__EXERCISE TASK__:
Copy the records again, starting at the line that contains "genus: Monilinia" and ending at the line that contains "order: Lepidoptera", with "common name" changed to "popular name" each time it appears and nothing else altered.

[BEGIN SUPPLIED ENTRIES]

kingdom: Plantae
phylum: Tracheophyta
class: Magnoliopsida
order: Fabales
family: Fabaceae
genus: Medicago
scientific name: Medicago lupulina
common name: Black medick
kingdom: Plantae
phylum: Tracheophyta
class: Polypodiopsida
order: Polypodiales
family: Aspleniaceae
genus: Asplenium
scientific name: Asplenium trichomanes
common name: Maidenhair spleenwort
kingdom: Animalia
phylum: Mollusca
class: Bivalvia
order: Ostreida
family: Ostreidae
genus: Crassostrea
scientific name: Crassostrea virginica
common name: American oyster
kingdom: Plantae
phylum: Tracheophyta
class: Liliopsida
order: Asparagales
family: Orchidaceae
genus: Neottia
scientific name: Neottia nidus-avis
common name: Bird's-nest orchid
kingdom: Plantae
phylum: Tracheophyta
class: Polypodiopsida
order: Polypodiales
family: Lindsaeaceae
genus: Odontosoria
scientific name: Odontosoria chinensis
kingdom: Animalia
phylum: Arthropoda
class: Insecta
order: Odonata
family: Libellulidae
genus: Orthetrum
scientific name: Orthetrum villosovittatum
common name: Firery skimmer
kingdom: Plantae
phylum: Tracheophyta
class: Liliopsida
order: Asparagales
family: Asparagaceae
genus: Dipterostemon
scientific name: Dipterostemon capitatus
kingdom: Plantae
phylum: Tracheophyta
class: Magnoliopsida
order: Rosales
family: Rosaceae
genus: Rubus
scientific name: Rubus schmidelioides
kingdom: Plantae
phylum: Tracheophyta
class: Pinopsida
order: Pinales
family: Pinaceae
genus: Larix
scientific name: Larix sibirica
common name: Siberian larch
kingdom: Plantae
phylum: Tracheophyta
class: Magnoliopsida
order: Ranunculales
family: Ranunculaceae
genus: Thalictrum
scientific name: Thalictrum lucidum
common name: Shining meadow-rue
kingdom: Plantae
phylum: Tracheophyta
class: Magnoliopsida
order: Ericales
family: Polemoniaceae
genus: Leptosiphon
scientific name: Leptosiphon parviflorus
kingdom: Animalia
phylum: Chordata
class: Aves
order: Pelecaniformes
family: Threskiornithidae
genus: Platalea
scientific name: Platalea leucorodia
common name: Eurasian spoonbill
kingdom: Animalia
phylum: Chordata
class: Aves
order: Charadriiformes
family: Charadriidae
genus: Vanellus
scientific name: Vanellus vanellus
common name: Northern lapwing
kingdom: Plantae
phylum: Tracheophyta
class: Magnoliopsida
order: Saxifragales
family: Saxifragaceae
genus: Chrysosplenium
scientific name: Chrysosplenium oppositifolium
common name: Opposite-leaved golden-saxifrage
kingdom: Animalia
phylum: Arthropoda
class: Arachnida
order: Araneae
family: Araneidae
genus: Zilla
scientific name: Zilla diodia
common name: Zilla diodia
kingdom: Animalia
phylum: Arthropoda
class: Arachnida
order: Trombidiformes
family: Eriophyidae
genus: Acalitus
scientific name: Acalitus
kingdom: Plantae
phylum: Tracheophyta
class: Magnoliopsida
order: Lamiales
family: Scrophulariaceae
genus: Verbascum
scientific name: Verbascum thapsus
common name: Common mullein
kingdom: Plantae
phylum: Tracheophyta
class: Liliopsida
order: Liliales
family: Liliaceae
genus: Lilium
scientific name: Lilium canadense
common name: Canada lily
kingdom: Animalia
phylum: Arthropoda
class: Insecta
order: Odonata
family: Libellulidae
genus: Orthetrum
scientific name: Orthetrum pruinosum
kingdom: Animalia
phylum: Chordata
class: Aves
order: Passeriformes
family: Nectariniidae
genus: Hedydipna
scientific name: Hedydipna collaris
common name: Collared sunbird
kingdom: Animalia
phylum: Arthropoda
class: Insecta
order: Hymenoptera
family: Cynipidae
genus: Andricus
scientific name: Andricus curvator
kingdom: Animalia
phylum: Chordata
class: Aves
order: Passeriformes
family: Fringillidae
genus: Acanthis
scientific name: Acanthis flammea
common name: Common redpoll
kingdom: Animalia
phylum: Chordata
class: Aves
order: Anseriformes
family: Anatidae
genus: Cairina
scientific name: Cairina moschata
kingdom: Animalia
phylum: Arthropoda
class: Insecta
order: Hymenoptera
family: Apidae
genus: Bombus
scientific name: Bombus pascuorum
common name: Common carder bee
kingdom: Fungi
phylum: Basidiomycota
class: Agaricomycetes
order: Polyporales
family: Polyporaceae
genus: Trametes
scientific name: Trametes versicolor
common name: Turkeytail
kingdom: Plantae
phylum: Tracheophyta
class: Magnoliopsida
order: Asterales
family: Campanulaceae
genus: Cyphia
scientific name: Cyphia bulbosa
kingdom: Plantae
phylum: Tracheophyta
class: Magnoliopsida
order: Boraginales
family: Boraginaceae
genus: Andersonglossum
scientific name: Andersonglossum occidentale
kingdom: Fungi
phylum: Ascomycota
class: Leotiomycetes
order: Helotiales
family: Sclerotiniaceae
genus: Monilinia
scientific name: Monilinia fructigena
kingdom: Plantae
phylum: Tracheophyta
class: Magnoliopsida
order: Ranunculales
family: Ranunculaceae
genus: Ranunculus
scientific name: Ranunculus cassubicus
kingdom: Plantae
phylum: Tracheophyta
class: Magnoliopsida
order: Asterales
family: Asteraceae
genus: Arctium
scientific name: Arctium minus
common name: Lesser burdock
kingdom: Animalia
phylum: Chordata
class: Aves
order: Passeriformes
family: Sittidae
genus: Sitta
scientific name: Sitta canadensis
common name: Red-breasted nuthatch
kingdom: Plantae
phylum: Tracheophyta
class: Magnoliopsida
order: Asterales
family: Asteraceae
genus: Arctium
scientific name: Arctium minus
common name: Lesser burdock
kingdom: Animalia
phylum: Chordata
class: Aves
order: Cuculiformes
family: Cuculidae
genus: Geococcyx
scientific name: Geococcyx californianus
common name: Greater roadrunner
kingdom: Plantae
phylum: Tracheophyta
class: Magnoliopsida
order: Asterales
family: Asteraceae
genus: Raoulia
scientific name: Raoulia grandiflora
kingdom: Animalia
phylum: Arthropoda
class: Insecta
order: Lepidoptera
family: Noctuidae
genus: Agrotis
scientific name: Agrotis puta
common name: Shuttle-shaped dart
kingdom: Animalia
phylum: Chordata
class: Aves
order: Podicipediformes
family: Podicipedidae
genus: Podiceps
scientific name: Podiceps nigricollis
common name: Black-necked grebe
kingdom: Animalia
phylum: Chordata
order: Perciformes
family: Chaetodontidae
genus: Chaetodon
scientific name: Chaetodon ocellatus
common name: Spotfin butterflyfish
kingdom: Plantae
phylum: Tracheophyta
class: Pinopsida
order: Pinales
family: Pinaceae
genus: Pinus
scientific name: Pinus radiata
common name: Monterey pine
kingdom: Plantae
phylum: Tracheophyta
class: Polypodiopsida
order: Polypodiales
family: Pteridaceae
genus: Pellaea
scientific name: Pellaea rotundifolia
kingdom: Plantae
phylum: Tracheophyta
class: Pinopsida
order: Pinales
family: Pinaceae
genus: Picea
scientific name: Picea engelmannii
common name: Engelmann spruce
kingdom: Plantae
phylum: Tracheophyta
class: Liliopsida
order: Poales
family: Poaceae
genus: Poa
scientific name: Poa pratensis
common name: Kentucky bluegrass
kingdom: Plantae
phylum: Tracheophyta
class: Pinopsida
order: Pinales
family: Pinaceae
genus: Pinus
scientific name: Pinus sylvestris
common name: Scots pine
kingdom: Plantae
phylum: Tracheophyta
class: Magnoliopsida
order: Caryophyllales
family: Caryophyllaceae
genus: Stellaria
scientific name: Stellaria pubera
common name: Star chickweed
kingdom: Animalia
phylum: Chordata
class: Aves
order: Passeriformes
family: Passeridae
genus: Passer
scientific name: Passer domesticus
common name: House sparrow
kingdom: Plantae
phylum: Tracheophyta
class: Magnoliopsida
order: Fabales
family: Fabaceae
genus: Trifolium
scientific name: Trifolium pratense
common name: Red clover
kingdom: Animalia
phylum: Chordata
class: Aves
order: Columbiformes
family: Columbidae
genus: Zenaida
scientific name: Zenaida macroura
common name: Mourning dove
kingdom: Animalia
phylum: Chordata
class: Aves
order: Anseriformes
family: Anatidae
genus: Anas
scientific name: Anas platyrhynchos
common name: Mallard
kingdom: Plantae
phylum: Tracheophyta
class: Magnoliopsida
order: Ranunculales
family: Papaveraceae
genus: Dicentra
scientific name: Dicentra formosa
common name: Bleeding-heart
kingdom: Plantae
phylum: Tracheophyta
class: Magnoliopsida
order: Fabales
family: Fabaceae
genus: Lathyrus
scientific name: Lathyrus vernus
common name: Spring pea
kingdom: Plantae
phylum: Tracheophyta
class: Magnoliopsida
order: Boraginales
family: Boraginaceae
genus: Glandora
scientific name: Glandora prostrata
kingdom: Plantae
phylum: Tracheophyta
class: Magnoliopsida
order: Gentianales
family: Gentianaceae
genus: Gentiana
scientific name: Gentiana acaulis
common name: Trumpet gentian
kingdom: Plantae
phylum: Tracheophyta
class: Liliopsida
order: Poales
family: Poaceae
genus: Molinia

[END SUPPLIED ENTRIES]

__WRITTEN ANSWER__:
genus: Monilinia
scientific name: Monilinia fructigena
kingdom: Plantae
phylum: Tracheophyta
class: Magnoliopsida
order: Ranunculales
family: Ranunculaceae
genus: Ranunculus
scientific name: Ranunculus cassubicus
kingdom: Plantae
phylum: Tracheophyta
class: Magnoliopsida
order: Asterales
family: Asteraceae
genus: Arctium
scientific name: Arctium minus
popular name: Lesser burdock
kingdom: Animalia
phylum: Chordata
class: Aves
order: Passeriformes
family: Sittidae
genus: Sitta
scientific name: Sitta canadensis
popular name: Red-breasted nuthatch
kingdom: Plantae
phylum: Tracheophyta
class: Magnoliopsida
order: Asterales
family: Asteraceae
genus: Arctium
scientific name: Arctium minus
popular name: Lesser burdock
kingdom: Animalia
phylum: Chordata
class: Aves
order: Cuculiformes
family: Cuculidae
genus: Geococcyx
scientific name: Geococcyx californianus
popular name: Greater roadrunner
kingdom: Plantae
phylum: Tracheophyta
class: Magnoliopsida
order: Asterales
family: Asteraceae
genus: Raoulia
scientific name: Raoulia grandiflora
kingdom: Animalia
phylum: Arthropoda
class: Insecta
order: Lepidoptera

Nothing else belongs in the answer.